Not Just Wishful Thinking
I can already hear the choir of sceptics reminding me that all this is just mere utopia and not a realistic option in the current political climate. Some will insist that we must take seriously people’s concerns regarding increasing migration. Others will point to the importance of defending our liberal and democratic values in light of migration from countries where these values are not high priority, to say the least.
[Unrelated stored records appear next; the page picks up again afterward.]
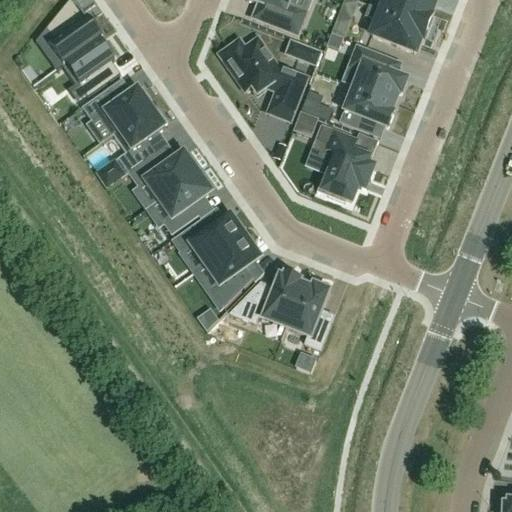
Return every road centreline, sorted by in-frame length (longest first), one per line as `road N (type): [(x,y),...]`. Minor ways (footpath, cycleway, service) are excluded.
road 1 (unclassified): [(224,511),(0,193)]
road 2 (residential): [(162,52),(292,234),(383,268)]
road 3 (residential): [(383,268),(486,0)]
road 4 (tertiary): [(384,511),(394,450),(454,297)]
road 5 (tertiary): [(454,297),(511,145)]
road 6 (residential): [(463,511),(511,362)]
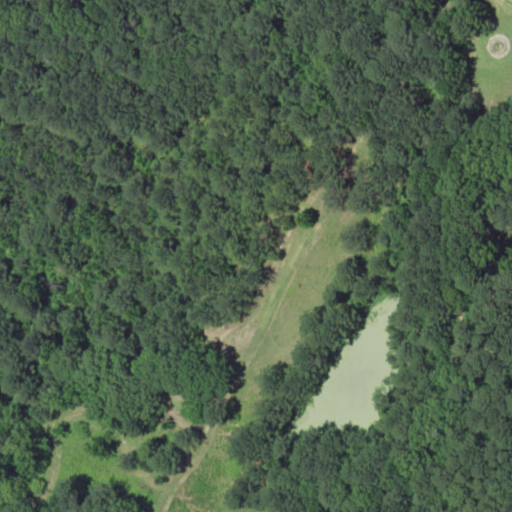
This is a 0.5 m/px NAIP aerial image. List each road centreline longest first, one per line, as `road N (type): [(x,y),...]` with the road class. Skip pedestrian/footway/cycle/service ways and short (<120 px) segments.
road 1 (residential): [(435,511),(448,0)]
road 2 (residential): [(436,0),(340,97),(254,223),(250,282),(172,338)]
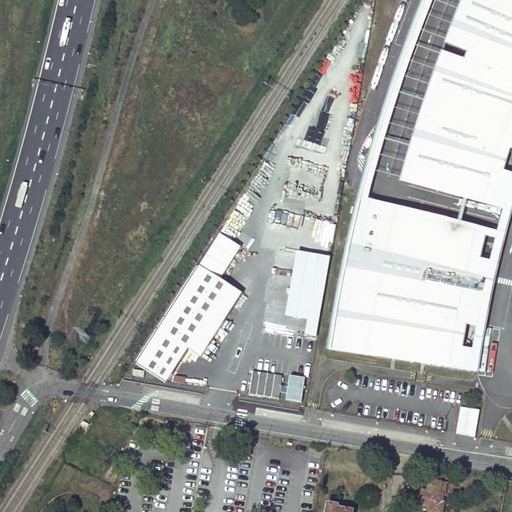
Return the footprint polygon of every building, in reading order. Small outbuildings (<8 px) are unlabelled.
[(465,64),(446,56),(439,75),(430,103),(428,102),(423,119),(437,123),(433,137),(418,133),(413,149),(420,151),(416,165),(411,182),(507,208),(511,192),(511,190),(511,176),(502,174),(506,158),(510,146),(511,146),(511,0),(467,0),(462,14),(451,43),(470,50),(465,64)] [(331,349),(473,370),(476,353),(461,351),(466,323),(481,325),(486,298),(493,265),(478,262),(486,232),(360,201),(354,225),(347,257),(341,287),(335,321),(331,349)] [(220,233),(199,265),(220,279),(241,247),(220,233)] [(319,339),(330,258),(297,253),(288,319),(309,322),(306,337),(319,339)] [(158,331),(200,358),(242,293),(220,279),(199,265),(158,331)] [(308,323),(286,319),(289,300),(267,296),(262,330),(306,336),(308,323)] [(283,377),(254,373),(251,396),(279,401),(283,377)] [(304,404),(305,379),(289,378),(287,403),(304,404)] [(480,411),(461,408),(457,434),(476,437),(480,411)] [(482,472),(481,481),(493,483),(494,474),(482,472)] [(422,491),(420,504),(431,506),(429,511),(442,511),(444,503),(441,503),(443,495),(445,496),(447,484),(430,481),(428,492),(422,491)] [(481,481),(479,489),(492,491),(493,483),(481,481)]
Well, I am happy to admit that my goal was not to outline a masterplan for future migration law that is likely to be implemented in the near future. Rather, I am firmly convinced that what we currently need are not (only) ready-made policy recommendations, but a broader and courageous vision of how the future of the European society should look like. We need to remind ourselves of our polity ‘s normative framework and to (re-)negotiate how it should bear on the future migration law and policy. With this blogpost, I hope to re-open this debate. I do not expect an immediate societal consensus on the aspects I mentioned nor that compromise will be easy to reach. But I do think it is of utmost importance to pursue these policy debates not in the hamstrung way imposed by right-wing politicians, but in a courageous and forward-looking spirit that makes the fundamental values visible that should guide any of our policy decisions towards newcomers. If we permit the creation of second-class fellow human beings in our societies whose fundamental rights can be cut at will to punish them for mobility choices or to force them to perform a certain cultural attitude, not much will be left of our liberal and democratic values to defend. This is why we should understand migration as an investment in the future – an investment that may certainly be costly, but worth the result of creating an inclusive economy and an inclusive society for the future.
Thank you for your blog post.
As a general comment: Is it not the right of a demos to decide that it would like to restrict immigration if it falls outside the scope of refugee (and subsidiary) protection?